P.P.S. I'm off to read your letter to Sara Gilbert now...bwahahahah. Gold! (I randomly came across it yesterday but only got a few paragraphs in. :D)
Jan 28, 2010
The nail glue definitely got me. *shiver*
Jan 28, 2010
i am really glad your mom didn't drop glue in her eye. and to pb: thank you. i will never move to texas.
Jan 28, 2010
Oh post that Polaroid!!!
Jan 28, 2010
I need to see that Polaroid.
Jan 29, 2010
As much as I love that your mom a) took a picture right after The Crash and b) referred to it as "The Crash," the nail glue story gives me chills. Meep!
Jan 29, 2010
"my dad impossibly young and sheepish in a hoodie. He is standing in the middle of the smashed detritus, a look on his face like he is about to cry."

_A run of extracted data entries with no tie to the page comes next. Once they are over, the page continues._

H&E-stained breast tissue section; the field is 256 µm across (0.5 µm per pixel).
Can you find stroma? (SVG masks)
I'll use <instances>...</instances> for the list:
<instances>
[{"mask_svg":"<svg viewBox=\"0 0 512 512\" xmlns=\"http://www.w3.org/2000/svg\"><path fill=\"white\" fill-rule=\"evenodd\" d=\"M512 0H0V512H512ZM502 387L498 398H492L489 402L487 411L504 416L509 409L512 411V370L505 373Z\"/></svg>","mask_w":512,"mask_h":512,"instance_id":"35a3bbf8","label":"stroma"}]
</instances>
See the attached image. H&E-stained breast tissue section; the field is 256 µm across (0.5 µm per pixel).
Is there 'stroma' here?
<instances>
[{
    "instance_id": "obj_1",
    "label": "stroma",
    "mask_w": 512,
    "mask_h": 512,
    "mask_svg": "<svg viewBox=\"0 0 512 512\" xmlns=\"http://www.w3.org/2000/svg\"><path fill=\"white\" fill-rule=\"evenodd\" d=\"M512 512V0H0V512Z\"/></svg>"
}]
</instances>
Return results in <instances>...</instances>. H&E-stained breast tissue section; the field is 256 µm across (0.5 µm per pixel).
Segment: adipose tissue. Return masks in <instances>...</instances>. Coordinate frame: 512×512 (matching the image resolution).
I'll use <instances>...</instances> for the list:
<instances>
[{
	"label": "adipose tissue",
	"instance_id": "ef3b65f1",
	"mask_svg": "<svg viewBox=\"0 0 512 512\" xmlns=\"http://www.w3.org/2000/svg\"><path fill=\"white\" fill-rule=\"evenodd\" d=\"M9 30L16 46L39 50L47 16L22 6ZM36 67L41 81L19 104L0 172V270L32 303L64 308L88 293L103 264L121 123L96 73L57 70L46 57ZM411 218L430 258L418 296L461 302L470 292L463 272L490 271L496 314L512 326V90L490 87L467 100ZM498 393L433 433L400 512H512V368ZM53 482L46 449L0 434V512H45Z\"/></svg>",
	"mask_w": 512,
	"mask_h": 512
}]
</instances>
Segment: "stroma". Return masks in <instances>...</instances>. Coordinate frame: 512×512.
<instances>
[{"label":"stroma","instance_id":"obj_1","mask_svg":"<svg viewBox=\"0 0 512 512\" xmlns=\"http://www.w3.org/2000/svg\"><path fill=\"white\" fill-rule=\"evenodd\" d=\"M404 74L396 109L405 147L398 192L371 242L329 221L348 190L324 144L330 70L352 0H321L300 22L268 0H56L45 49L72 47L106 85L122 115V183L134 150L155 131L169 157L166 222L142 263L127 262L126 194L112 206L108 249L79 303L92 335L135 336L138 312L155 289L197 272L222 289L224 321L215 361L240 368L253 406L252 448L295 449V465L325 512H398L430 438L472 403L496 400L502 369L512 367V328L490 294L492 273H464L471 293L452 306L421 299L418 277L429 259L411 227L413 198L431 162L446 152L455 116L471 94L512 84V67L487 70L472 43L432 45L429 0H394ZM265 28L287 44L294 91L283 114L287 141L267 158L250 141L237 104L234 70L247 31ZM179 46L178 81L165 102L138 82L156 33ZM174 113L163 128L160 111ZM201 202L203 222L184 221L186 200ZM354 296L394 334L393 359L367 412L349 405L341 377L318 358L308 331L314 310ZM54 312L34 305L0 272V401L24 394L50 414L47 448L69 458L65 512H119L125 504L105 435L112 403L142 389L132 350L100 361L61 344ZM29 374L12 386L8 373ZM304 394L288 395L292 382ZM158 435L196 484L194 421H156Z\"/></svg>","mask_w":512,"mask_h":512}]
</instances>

I can't get past this line. Beautifully written. I came here via your "age angst" comment at TallNLucky, and it does only get better, to the point where you look back at old photos of your young self with compassion akin to pity and think, "Look at that kid. She had no idea."
Jan 29, 2010
Ok, I've got one. I roll out of bed for work one morning, make my coffee, and sit down in the living room for the morning email check. After a few minutes I hear hushed voices right outside the front door of our apartment, five feet from where I'm sitting. The voices continue, and then the doorknob starts jangling a little. Now there's three voices. I can't decide whether to run and wake my boyfriend, call 911 or hide. I start to hear something patting against the door repeatedly, and am in the midst of imagining a million terrible scenarios when I surprise myself by walking right up to the peephole.
A man is painting my door.
Jan 30, 2010
Gawd, I feel for your mother on the last one. My husband is the KING of "we don't have to empty the shelves, let's just move it wholesale."
Jan 30, 2010
Story 2 sent a chill down my spine. The others were awful too, but glue in my eye? Oh My God.
Jan 30, 2010
My aunt had a set of china (antique, family heirloom china) stored on glass shelves that weren't actually made for shelving. The whole thing crashed one day and everything broke. I almost cried when I heard the story. She used the pieces to make mosaics, but oh what a shame.
Jan 30, 2010
As soon as I read "rollers underneath china cabinet" my heart sank because it seemed inevitable that the cabinet was goin down
Feb 02, 2010
You gotta scan that picture and post it. Priceless!
Feb 05, 2010
I used to live in Texas and can attest to the flying cockroaches. And spiders that run at you. Once while in Texas, there was a heat wave during a power outage. Thinking it wouldn't last long we put food from the fridge into a cooler and left it the counter. Several hot and powerless days later, I remembered the meat and went to throw it out along with the rice that had spilled next to it. I put my arm next to the rice and went to sweep it all into the trash when I realized, "Rice shouldn't move!" Too late - I was arm deep in maggots that had spilled from the cooler.